Anche a gennaio dal mercato del lavoro sono arrivati segnali nel complesso positivi: 35mila occupati in più sul mese precedente che portano il totale a oltre 23,3 milioni, mentre calano di 83mila unità gli inattivi, cosa che spiega il lieve aumento del tasso di disoccupazione (al 7,9%). I nuovi dati Istat confermano però un trend di lungo periodo con risvolti preoccupanti: complice la demografia, a trainare la crescita dei posti sono gli over 50. In quella fascia di età si contano 9,19 milioni di lavoratori: 67mila in più rispetto a dicembre, quasi il doppio rispetto a vent’anni fa. Mentre i 25-34enni occupati sono solo 4 milioni (-20mila in un mese) e i 15-24enni 1,15 milioni (-19mila, con un tasso di disoccupazione che sale al 22,9%). Regge la classe di età che precede i cinquantenni, con una crescita mensile di 7mila unità a 8,8 milioni di occupati.

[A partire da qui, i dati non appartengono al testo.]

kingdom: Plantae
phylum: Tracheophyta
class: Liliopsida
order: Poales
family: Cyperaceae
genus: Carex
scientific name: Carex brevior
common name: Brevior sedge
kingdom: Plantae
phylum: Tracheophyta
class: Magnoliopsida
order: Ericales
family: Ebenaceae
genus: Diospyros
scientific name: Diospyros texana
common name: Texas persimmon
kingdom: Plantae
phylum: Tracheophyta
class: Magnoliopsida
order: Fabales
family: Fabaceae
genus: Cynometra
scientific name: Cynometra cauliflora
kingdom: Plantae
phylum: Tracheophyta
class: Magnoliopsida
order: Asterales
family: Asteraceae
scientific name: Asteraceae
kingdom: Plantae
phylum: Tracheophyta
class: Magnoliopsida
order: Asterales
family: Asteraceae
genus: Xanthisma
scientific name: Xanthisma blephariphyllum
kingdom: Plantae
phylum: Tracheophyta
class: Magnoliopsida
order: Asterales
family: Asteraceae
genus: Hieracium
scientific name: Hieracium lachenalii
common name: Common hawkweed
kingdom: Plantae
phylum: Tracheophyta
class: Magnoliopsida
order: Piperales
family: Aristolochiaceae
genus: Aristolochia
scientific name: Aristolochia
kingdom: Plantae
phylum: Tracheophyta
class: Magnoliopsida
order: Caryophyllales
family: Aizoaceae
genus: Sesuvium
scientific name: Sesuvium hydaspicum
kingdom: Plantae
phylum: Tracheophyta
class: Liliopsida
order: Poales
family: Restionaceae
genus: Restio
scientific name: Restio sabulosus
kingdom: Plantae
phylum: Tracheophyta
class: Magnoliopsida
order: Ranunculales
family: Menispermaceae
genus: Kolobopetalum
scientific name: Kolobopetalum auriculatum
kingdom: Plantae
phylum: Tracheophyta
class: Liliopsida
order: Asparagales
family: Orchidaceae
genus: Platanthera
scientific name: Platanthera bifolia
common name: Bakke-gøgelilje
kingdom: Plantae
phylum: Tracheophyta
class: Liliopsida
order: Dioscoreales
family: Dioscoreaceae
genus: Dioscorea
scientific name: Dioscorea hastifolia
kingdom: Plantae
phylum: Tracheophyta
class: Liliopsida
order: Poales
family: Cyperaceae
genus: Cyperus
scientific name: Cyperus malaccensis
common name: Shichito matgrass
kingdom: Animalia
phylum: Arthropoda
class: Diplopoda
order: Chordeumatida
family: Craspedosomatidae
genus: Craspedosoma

Allargando lo sguardo all’evoluzione del mercato nell’ultimo anno, il fenomeno dell’invecchiamento della forza lavoro – destinato nel lungo periodo ad assottigliarla sempre di più, mentre aumentano i pensionati – diventa ancora più evidente. Se tra gennaio 2022 e gennaio 2023 gli occupati sono saliti di 459mila, ben 323mila di questi posti nuovi (o ritrovati grazie al rientro al lavoro da cassa integrazione), pari al 70%, sono di ultracinquantenni. Solo 73mila riguardano i 25-34enni, la fascia di chi inizia a lavorare dopo l’università, e 53mila gli under 24.

La fascia 15-49 si svuota di 400mila persone ogni anno – La variazione tendenziale al netto della componente demografica, calcolata dall’Istat, mostra dati più equilibrati: +3% di occupati tra i 15 e i 34 anni, +2,3 tra i 50 e i 64. A ulteriore controprova di una dinamica della popolazione da allarme rosso. “Si osserva il calo della popolazione tra 15 e 49 anni, negli ultimi mesi mediamente circa -1,7% annuo, pari a oltre 400mila persone“, spiega l’istituto nella nota metodologica, “determinato dalla fuoriuscita dalla classe di età delle folte generazioni dei 49enni, non compensata dall’ingresso dei 15enni. Simultaneamente si rileva la crescita della popolazione nella classe 50-64 anni, mediamente +1,2% annuo, pari a circa 150mila persone”.

In calo i contratti a termine – Per quanto riguarda l’andamento del precariato, le stime su gennaio attestano un ulteriore calo dei dipendenti a termine (-12mila) che scendono sotto i 3 milioni, a fronte di un aumento di 64mila di quelli permanenti che toccano i 15,3 milioni. I dati degli ultimi mesi potrebbero risentire anche della scadenza, lo scorso autunno, di una parte delle ampie deroghe al decreto Dignità concesse in periodo pandemico, deroghe che il governo Meloni intende allargare nuovamente. In ogni caso nell’ultimo anno i i contratti stabili sono stati la forma largamente prevalente di nuovi rapporti: 464mila in più rispetto al gennaio 2022, a fronte di un calo di 47mila di quelli precari.

Più donne occupate – L’altra linea di faglia, quella tra uomini e donne, vede invece un netto miglioramento tendenziale: sempre sui 459mila nuovi occupati anno su anno, 246mila sono donne e 213mila uomini. E anche su base mensile l’incremento dell’occupazione di 35mila unità è determinato per la maggior parte dall’aumento delle donne al lavoro (+30mila). Le occupate toccano i 9,8 milioni, un record storico.